- **Supplied entries**:
------------------------------------------------------------------------

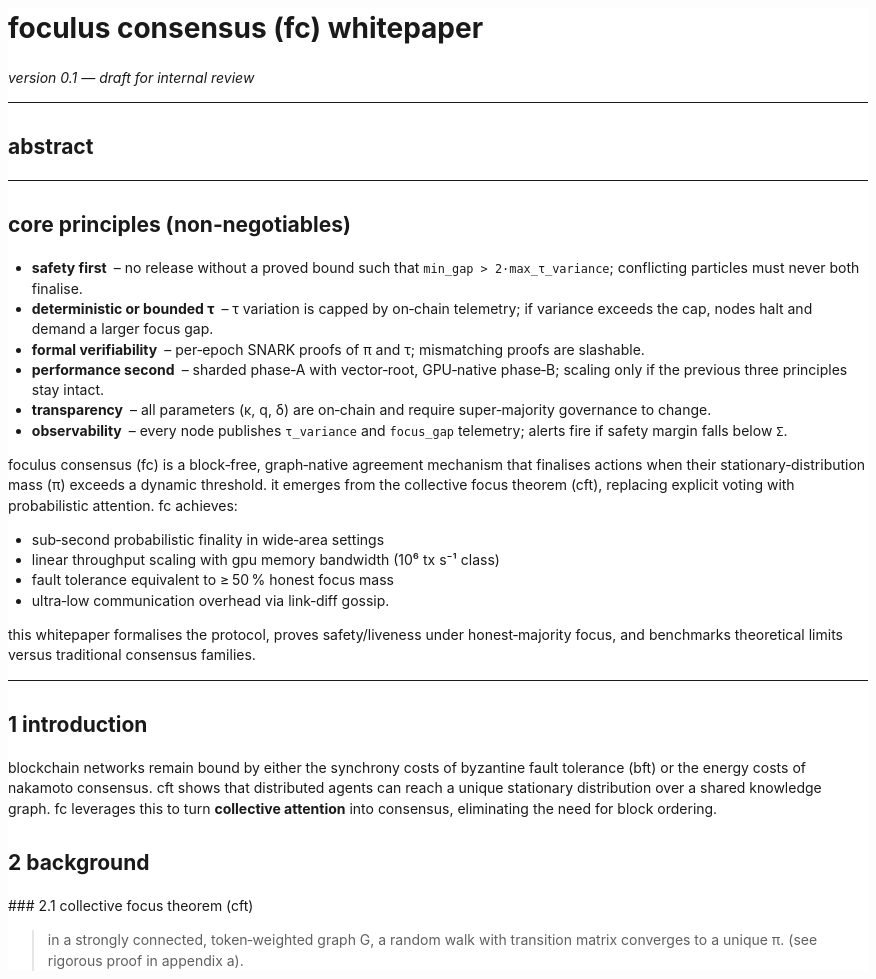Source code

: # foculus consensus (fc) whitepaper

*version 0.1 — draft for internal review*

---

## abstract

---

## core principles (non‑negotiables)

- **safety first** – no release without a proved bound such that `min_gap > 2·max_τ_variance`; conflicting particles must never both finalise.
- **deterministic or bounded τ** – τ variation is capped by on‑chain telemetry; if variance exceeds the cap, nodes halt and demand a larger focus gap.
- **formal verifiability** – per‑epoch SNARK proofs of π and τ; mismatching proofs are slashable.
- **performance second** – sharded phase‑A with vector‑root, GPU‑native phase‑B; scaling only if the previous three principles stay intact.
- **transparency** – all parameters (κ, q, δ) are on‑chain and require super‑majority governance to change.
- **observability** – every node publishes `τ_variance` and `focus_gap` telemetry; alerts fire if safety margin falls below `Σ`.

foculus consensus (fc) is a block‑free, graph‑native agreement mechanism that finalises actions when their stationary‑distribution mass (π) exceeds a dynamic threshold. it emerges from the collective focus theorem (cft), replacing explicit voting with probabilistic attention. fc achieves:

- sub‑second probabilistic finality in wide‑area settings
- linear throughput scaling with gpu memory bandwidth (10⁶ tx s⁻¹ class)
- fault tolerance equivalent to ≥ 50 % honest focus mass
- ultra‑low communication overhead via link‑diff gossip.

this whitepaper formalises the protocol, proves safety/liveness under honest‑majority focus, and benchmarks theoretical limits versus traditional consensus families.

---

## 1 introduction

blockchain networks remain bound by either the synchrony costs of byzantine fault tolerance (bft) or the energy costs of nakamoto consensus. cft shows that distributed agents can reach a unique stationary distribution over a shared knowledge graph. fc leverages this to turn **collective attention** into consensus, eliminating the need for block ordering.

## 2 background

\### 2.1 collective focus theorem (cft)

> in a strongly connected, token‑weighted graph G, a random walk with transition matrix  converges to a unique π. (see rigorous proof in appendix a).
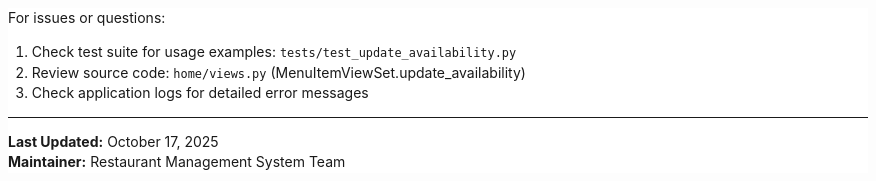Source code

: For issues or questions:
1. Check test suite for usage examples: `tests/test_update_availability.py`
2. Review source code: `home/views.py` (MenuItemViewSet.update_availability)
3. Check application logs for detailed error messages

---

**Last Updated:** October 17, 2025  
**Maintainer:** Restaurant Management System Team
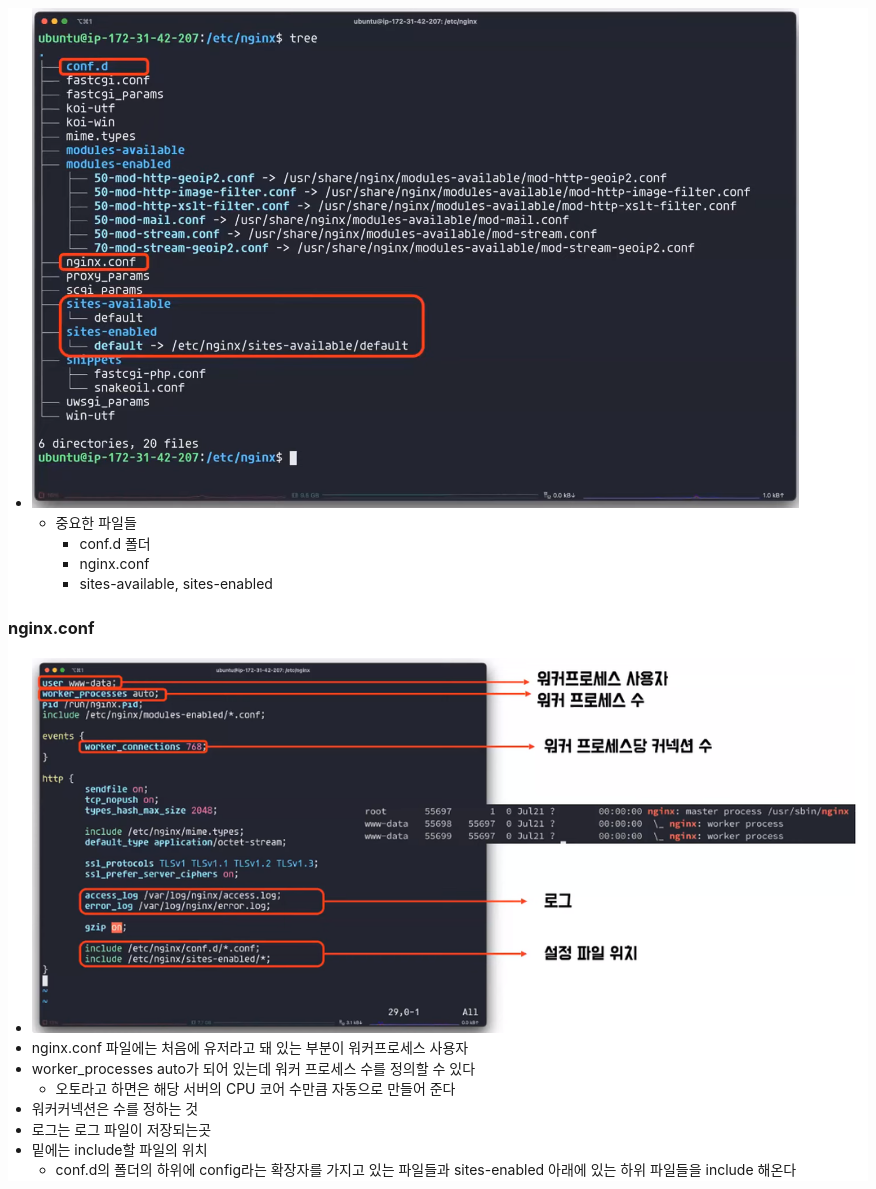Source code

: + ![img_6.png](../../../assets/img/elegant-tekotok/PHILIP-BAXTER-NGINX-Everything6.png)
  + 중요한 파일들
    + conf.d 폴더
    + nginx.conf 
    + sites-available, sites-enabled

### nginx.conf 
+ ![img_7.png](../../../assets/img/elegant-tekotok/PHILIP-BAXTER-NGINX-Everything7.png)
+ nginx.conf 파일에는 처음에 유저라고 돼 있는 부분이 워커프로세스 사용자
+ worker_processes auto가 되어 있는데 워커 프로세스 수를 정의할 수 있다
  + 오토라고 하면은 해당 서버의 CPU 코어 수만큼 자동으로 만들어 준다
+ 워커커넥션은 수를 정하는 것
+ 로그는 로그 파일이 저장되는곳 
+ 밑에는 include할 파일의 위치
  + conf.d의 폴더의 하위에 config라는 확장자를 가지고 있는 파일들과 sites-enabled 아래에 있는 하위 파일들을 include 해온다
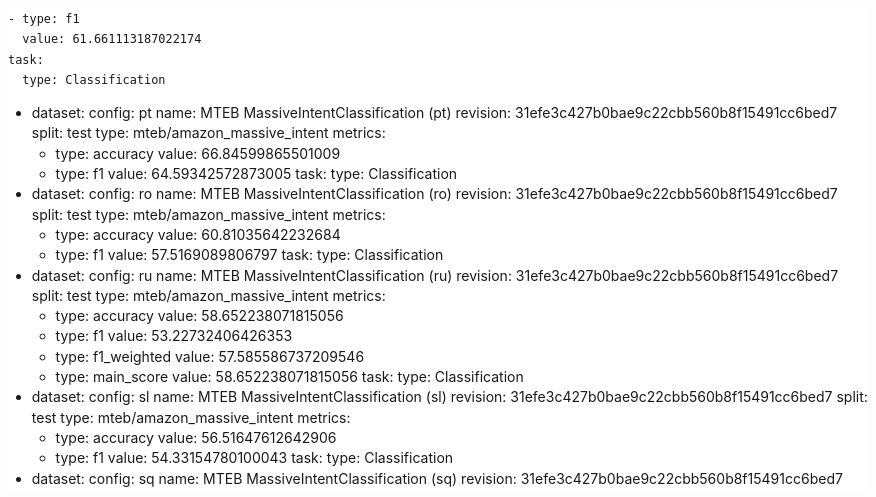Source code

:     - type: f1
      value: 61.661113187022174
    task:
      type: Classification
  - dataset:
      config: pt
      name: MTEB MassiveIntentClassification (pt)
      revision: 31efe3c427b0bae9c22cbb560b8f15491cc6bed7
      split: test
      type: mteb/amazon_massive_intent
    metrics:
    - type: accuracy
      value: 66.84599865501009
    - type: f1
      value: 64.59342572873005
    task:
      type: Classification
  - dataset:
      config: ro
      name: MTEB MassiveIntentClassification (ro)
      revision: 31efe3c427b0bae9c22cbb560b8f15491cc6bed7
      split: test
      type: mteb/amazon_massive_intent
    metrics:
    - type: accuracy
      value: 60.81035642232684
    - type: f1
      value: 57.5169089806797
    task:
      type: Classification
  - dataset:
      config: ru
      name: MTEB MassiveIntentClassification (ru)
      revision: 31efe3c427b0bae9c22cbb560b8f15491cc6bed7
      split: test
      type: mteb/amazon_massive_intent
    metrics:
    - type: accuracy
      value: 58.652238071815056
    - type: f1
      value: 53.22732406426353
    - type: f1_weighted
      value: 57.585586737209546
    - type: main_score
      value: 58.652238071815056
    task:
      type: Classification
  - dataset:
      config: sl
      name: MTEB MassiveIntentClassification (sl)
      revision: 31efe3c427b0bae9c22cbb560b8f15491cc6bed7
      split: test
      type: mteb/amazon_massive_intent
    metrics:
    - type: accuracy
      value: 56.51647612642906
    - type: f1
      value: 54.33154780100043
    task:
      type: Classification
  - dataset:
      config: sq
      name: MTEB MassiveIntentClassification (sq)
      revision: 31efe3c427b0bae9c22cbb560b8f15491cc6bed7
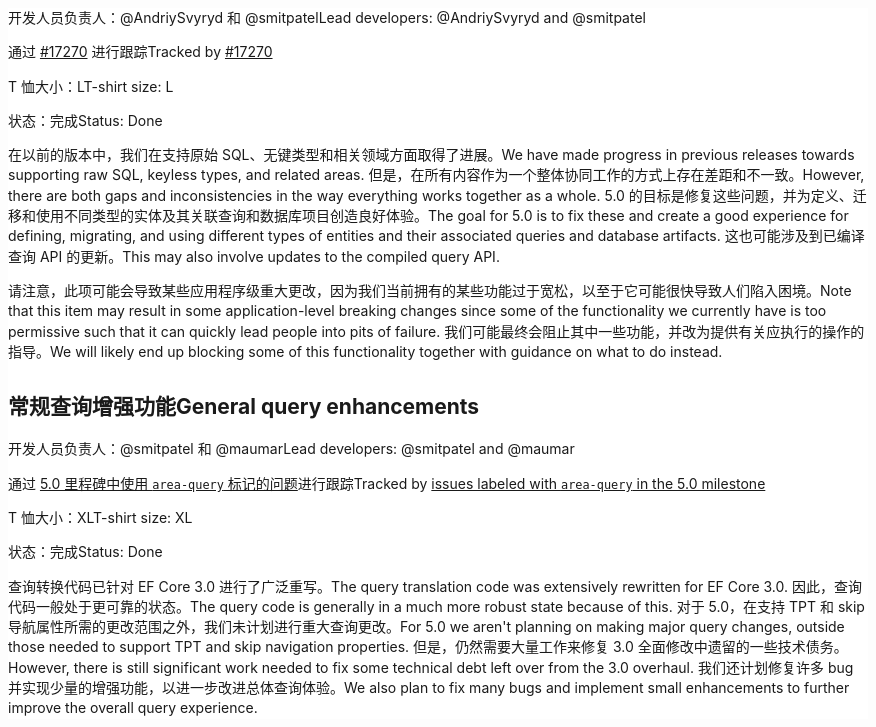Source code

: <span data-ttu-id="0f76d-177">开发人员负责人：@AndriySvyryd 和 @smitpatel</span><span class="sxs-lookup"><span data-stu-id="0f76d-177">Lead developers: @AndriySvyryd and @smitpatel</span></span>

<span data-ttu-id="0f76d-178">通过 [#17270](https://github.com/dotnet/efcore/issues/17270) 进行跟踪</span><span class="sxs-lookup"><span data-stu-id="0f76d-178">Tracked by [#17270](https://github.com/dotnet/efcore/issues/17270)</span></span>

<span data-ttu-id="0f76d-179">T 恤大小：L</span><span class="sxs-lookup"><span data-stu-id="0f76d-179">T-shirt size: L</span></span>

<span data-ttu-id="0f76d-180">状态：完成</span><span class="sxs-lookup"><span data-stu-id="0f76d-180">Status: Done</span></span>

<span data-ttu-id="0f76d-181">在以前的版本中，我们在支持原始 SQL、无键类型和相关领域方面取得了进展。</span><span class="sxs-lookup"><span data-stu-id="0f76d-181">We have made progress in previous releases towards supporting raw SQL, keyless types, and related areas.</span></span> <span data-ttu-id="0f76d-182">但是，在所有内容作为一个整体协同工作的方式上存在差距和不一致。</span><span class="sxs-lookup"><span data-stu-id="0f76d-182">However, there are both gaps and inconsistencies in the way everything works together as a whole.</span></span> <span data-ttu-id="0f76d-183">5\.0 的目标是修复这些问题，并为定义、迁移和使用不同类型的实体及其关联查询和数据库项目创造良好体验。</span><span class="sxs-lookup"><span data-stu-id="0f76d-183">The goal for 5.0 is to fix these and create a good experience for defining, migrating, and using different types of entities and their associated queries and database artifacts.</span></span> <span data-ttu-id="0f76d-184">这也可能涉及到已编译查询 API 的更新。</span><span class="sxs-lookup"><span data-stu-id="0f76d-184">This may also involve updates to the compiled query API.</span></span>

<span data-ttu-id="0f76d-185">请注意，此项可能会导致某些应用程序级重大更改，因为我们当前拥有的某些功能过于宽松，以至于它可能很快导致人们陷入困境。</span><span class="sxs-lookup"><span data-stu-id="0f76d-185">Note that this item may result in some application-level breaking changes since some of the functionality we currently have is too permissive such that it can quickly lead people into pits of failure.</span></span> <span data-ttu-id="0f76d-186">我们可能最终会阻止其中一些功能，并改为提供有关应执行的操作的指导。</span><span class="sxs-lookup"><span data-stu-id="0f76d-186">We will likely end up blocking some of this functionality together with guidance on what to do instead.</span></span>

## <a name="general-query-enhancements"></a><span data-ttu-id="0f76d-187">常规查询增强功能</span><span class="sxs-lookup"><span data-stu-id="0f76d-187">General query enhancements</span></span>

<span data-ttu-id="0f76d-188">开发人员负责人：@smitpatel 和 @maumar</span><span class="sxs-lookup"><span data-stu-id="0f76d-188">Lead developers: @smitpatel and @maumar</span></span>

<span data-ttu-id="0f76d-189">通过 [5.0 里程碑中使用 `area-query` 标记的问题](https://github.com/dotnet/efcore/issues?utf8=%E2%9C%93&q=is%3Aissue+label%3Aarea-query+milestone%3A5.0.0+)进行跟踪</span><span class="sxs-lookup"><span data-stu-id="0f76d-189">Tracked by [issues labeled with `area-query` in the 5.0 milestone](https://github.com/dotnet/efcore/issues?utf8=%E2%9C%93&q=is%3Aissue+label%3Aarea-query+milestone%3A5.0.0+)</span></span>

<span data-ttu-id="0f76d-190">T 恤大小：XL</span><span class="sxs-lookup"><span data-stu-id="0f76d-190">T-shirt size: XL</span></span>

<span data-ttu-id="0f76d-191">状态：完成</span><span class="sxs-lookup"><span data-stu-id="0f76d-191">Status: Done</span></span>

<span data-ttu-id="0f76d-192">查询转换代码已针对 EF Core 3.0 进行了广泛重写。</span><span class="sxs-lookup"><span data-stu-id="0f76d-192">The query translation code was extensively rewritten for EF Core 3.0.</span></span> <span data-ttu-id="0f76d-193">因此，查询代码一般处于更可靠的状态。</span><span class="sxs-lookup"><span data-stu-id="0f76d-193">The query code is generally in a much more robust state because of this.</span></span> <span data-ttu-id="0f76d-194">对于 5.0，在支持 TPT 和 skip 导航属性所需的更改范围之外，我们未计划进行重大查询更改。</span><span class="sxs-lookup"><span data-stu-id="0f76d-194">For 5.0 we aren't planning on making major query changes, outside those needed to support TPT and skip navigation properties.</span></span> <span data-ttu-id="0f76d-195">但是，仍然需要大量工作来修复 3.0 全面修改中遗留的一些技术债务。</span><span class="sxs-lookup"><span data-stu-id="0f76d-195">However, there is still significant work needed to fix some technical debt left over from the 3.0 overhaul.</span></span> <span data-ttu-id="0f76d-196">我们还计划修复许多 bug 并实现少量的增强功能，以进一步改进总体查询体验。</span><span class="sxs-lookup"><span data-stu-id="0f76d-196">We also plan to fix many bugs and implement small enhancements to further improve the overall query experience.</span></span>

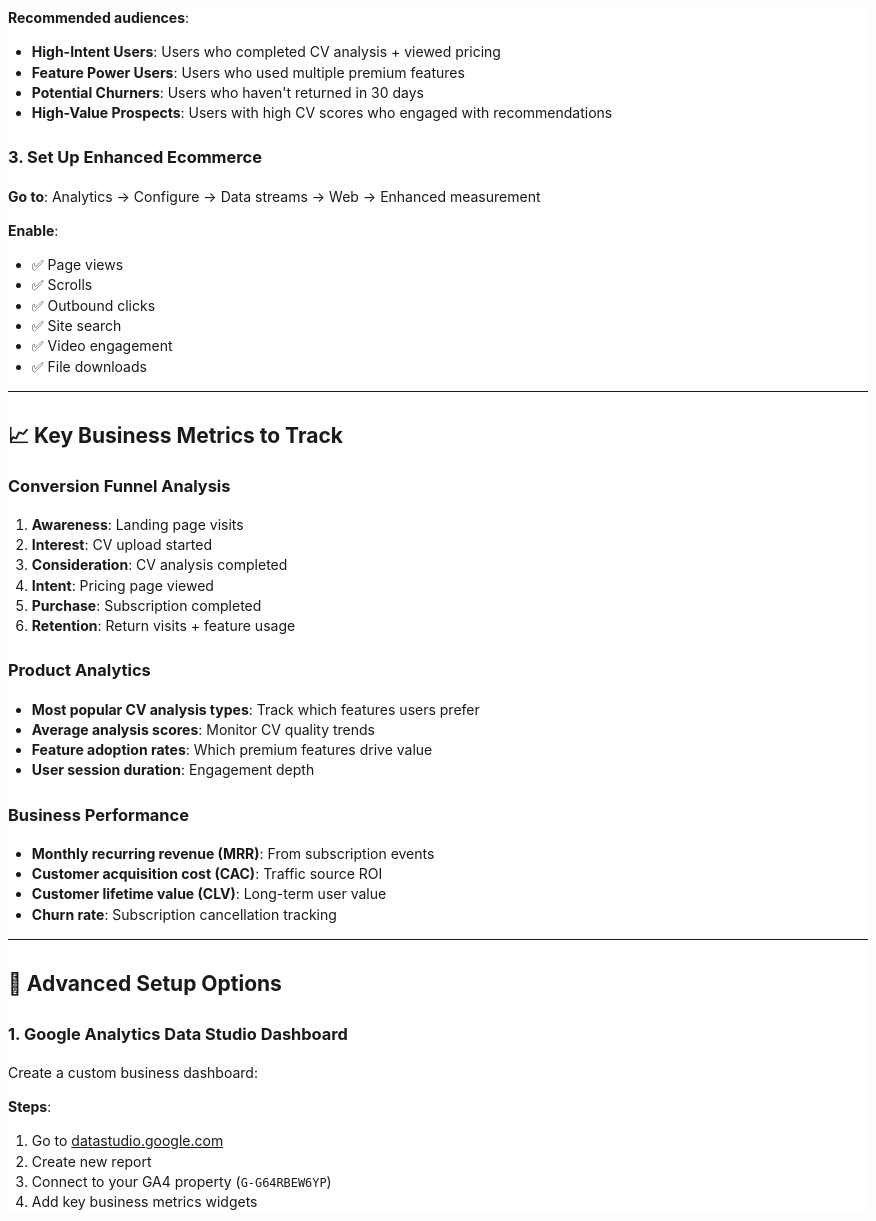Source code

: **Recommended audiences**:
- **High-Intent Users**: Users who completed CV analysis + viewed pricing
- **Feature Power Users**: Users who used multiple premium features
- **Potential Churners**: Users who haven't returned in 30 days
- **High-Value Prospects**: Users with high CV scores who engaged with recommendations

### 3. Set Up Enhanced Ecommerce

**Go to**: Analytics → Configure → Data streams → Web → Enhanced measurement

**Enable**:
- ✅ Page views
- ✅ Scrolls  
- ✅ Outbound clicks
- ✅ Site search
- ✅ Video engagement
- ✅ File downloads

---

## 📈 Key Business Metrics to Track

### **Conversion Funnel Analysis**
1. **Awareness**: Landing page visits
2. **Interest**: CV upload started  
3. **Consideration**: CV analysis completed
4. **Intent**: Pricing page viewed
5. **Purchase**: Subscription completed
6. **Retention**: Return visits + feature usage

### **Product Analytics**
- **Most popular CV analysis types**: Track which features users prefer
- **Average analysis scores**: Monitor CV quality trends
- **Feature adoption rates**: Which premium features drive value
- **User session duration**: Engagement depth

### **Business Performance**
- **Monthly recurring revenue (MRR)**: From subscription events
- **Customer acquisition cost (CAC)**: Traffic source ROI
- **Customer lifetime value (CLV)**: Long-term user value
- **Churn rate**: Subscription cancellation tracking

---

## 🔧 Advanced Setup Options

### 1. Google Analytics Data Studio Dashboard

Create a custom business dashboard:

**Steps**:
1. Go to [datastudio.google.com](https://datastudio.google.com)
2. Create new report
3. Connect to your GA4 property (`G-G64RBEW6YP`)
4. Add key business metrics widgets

------------------------------------------------------------------------

- **Required action**:
Exact copies of the line containing "### 1. Google Analytics Data Studio Dashboard" and of every line after it through the end of the entries are all that should be output.

- **Answer space**:
### 1. Google Analytics Data Studio Dashboard

Create a custom business dashboard:

**Steps**:
1. Go to [datastudio.google.com](https://datastudio.google.com)
2. Create new report
3. Connect to your GA4 property (`G-G64RBEW6YP`)
4. Add key business metrics widgets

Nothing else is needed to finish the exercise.